All reads required for one (band, time step, spatial tile).

Attributes:

Name Type Description
band str

Asset key for this chunk.

time_index int

Index of this time step in the full time axis.

date_filter str

rustac-compatible datetime filter string for this time step.

time_coord datetime64

Coordinate value for this time step.

chunk_row int

Tile row index within the spatial grid (0-indexed).

chunk_col int

Tile column index within the spatial grid (0-indexed).

chunk_affine Affine

Affine transform of the tile (top-left origin).

chunk_width int

Tile width in pixels.

chunk_height int

Tile height in pixels.

cog_reads list[CogRead]

Per-COG read details.

n_cog_reads int

Number of COG files matched (derived from cog_reads).

__post_init__

__post_init__() -> None

Derive n_cog_reads from the cog_reads list.

lazycogs.CogRead dataclass

Read details for one COG file within one chunk.

Attributes:

Name Type Description
item_id str

STAC item ID.

asset_key str

Asset key (band name) that would be read.

href str

Asset HREF.

overview_level int | None

Overview level that would be read. None means full resolution. Only populated when fetch_headers=True.

overview_resolution float | None

Pixel size of the selected level in source CRS units. Only populated when fetch_headers=True.

window_col_off int | None

Column offset of the read window in source pixels. Only populated when fetch_headers=True.

window_row_off int | None

Row offset of the read window in source pixels. Only populated when fetch_headers=True.

window_width int | None

Width of the read window in source pixels. Only populated when fetch_headers=True.

window_height int | None

Height of the read window in source pixels. Only populated when fetch_headers=True.

lazycogs.StacCogAccessor

xarray accessor adding explain functionality to lazycogs DataArrays.

Registered as the stac_cog namespace on all xr.DataArray objects. The :meth:explain method is only useful on DataArrays produced by :func:lazycogs.open.

__init__

__init__(da: DataArray) -> None

Initialise the accessor.

Parameters:

Name Type Description Default
da DataArray

The DataArray this accessor is attached to.

required

explain

explain(*, fetch_headers: bool = False) -> ExplainPlan

Return a dry-run read plan without fetching any pixel data.

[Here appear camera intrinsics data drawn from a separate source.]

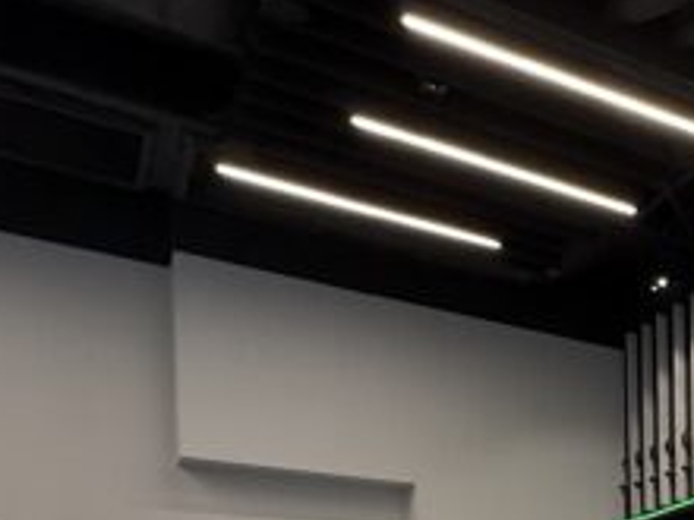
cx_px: 839
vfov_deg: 24.0
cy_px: 728
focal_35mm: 51
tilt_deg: -0.8
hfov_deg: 31.3
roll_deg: +0.9
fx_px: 1022
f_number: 2.2
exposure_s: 1/100
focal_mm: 2.22
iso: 200
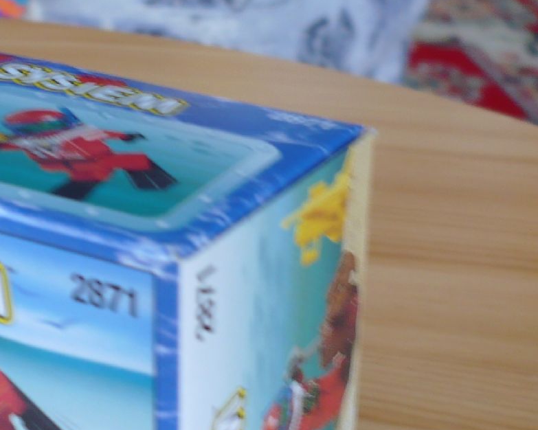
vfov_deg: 17.8
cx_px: 171
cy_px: 307
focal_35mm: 86
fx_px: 1369
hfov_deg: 22.1
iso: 100
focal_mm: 5.8
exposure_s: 1/20
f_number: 2.8
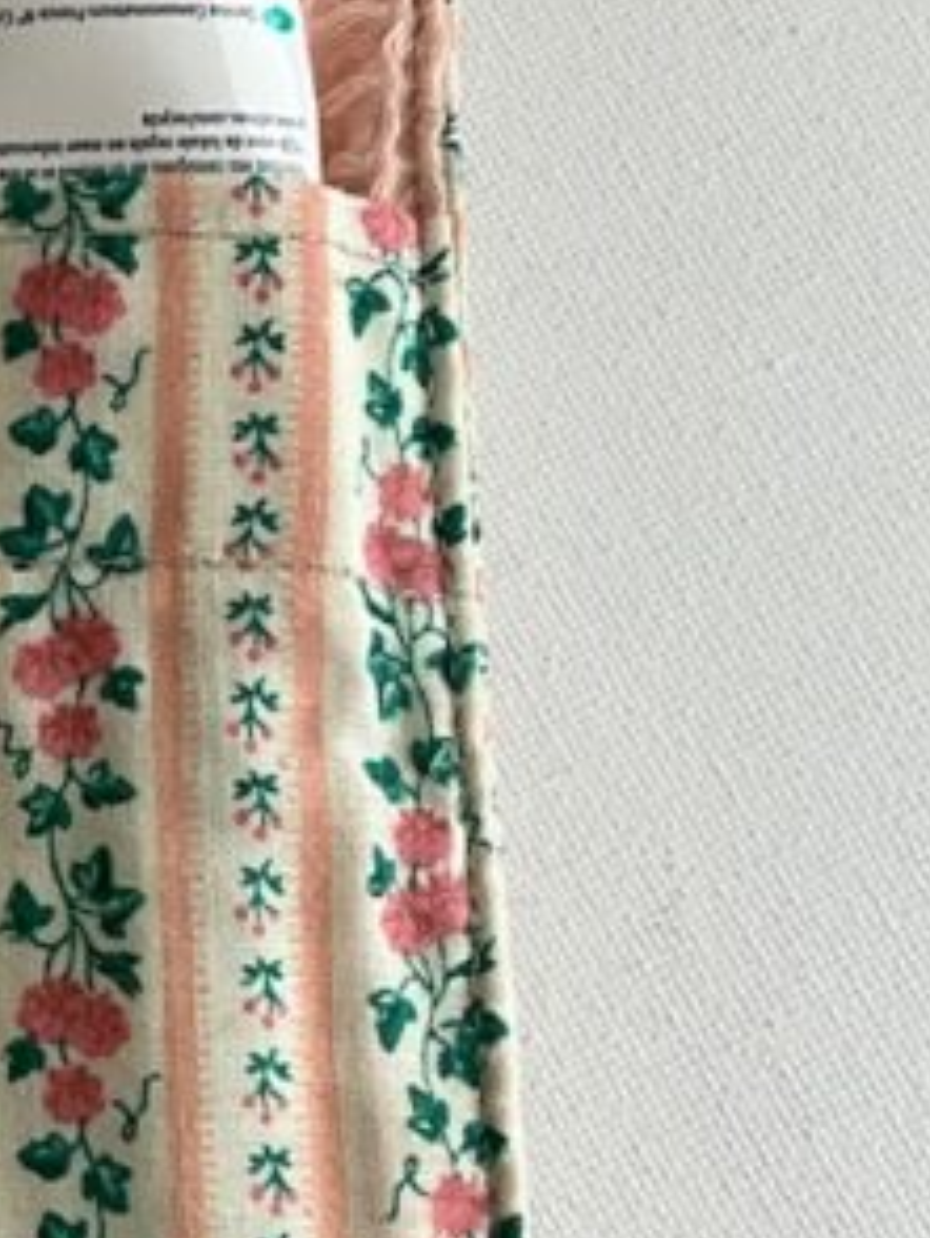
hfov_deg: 13.8
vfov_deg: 19.4
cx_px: -476
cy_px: 691
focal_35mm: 101
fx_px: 3613
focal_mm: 3
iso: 40
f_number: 1.8
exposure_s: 1/100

Runs the same DuckDB spatial queries that would fire during .compute(), but stops before any COG pixel I/O. With fetch_headers=True the COG IFD headers are also fetched (one small HTTP range request per matched item) to determine which overview level and pixel window would be read.

Parameters:

Name Type Description Default
fetch_headers bool

When True, open each matched COG header to populate :attr:ItemRead.overview_level and the window fields. Requires network I/O. Defaults to False.

False

Returns:

Name Type Description
An ExplainPlan

class:ExplainPlan describing all (band, time step, spatial

ExplainPlan

tile) reads for the current DataArray extent and chunking.

Raises:

Type Description
ValueError

If the DataArray was not produced by lazycogs.open() (missing explain metadata in attrs).